**PROBLEM:**
From the data underneath, reproduce exactly the stretch that begins at the line with "right knee: (385, 386)" and ends after the line with "right elbow: (360, 399)".

**THE DATA:**
┌──

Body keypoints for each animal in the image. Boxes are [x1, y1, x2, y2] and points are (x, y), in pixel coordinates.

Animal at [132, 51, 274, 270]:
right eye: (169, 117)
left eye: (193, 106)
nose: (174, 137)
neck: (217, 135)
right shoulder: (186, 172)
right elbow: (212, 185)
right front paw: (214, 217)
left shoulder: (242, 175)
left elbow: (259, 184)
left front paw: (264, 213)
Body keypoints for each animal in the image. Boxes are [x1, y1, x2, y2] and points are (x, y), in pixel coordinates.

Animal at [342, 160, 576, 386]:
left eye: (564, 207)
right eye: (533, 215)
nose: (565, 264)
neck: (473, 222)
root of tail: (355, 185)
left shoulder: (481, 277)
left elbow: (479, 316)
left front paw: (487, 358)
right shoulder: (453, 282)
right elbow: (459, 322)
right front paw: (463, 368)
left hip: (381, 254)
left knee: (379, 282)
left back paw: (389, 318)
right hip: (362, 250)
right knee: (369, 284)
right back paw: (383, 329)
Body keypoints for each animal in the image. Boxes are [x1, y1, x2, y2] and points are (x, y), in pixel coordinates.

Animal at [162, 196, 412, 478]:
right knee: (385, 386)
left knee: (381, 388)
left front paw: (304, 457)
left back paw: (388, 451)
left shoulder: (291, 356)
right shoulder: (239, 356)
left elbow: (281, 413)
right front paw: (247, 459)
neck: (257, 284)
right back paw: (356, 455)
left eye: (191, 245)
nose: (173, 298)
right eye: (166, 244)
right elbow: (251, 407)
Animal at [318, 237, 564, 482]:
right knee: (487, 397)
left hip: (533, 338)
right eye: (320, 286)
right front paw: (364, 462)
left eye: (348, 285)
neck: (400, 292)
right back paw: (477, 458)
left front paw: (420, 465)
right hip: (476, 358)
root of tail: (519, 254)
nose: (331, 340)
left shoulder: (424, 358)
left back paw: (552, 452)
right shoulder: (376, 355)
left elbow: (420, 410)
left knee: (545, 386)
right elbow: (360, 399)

└──
┌──

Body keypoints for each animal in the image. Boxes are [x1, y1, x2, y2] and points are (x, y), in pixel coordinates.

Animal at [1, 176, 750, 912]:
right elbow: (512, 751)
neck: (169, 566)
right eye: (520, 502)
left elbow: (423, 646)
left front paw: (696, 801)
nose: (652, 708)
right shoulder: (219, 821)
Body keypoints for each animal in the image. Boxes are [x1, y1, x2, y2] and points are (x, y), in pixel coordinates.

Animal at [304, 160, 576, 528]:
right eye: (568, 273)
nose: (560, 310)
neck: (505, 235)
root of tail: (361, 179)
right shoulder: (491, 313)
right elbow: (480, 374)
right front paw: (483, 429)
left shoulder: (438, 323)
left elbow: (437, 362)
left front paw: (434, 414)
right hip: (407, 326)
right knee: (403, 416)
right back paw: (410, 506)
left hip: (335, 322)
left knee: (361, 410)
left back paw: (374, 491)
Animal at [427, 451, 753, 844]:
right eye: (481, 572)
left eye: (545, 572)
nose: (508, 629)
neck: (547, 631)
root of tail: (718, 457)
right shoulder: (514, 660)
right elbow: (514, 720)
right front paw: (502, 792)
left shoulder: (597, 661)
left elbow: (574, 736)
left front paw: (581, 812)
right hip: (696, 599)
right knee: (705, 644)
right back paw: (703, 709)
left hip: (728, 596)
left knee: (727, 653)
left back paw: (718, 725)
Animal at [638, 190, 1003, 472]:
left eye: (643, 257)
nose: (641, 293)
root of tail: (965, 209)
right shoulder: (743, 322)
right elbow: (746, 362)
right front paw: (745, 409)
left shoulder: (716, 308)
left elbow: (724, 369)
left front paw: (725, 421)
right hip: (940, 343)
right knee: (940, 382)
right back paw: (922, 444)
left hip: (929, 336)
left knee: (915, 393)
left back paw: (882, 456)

└──
┌──

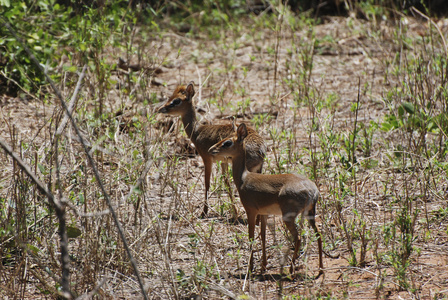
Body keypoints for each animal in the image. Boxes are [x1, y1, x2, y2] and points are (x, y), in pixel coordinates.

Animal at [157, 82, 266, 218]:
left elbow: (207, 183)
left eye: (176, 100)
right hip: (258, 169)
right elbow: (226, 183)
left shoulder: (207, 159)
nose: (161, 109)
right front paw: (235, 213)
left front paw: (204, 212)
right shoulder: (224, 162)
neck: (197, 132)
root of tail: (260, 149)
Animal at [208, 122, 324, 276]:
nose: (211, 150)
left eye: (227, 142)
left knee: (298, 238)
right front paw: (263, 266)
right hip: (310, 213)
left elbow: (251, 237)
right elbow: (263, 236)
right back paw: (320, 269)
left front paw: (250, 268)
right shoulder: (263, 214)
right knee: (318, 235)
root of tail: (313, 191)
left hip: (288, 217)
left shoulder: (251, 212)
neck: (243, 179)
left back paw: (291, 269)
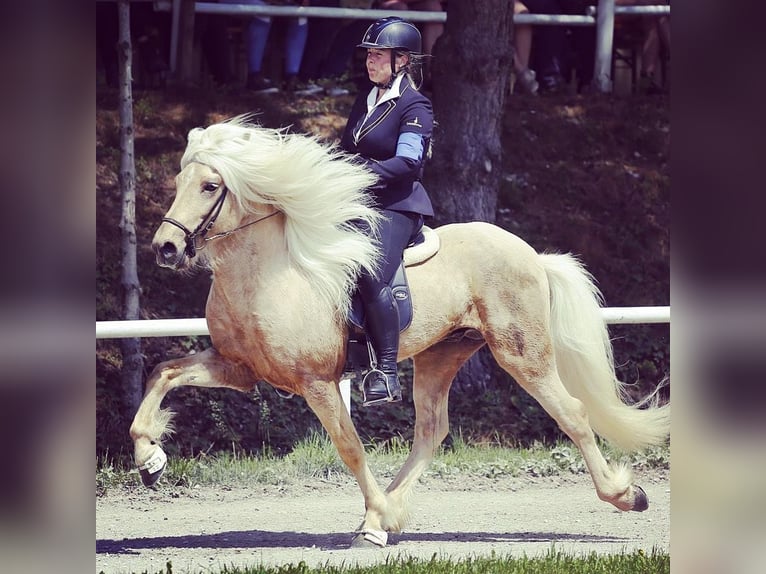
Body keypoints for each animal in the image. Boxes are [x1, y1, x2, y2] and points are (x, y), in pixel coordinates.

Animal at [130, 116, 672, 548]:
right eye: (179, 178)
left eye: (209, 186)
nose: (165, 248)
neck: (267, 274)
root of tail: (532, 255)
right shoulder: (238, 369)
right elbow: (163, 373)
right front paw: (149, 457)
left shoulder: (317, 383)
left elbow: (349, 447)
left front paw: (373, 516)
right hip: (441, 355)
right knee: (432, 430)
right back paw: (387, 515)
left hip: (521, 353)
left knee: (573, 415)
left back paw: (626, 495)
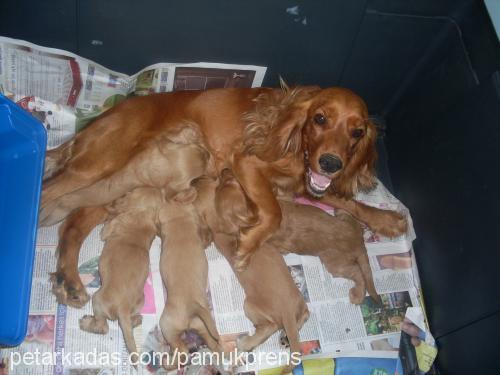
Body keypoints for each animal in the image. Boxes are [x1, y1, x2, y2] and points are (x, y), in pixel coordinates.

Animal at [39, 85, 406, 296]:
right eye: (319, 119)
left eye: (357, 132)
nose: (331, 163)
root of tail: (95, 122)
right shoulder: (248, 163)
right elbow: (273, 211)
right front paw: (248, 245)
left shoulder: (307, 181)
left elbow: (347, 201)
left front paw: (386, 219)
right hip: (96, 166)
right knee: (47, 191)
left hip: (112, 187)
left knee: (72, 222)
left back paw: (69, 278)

└──

**TASK SOLUTION:**
right knee: (385, 386)
left knee: (381, 388)
left front paw: (304, 457)
left back paw: (388, 451)
left shoulder: (291, 356)
right shoulder: (239, 356)
left elbow: (281, 413)
right front paw: (247, 459)
neck: (257, 284)
right back paw: (356, 455)
left eye: (191, 245)
nose: (173, 298)
right eye: (166, 244)
right elbow: (251, 407)
Animal at [318, 237, 564, 482]:
right knee: (487, 397)
left hip: (533, 338)
right eye: (320, 286)
right front paw: (364, 462)
left eye: (348, 285)
neck: (400, 292)
right back paw: (477, 458)
left front paw: (420, 465)
right hip: (476, 358)
root of tail: (519, 254)
nose: (331, 340)
left shoulder: (424, 358)
left back paw: (552, 452)
right shoulder: (376, 355)
left elbow: (420, 410)
left knee: (545, 386)
right elbow: (360, 399)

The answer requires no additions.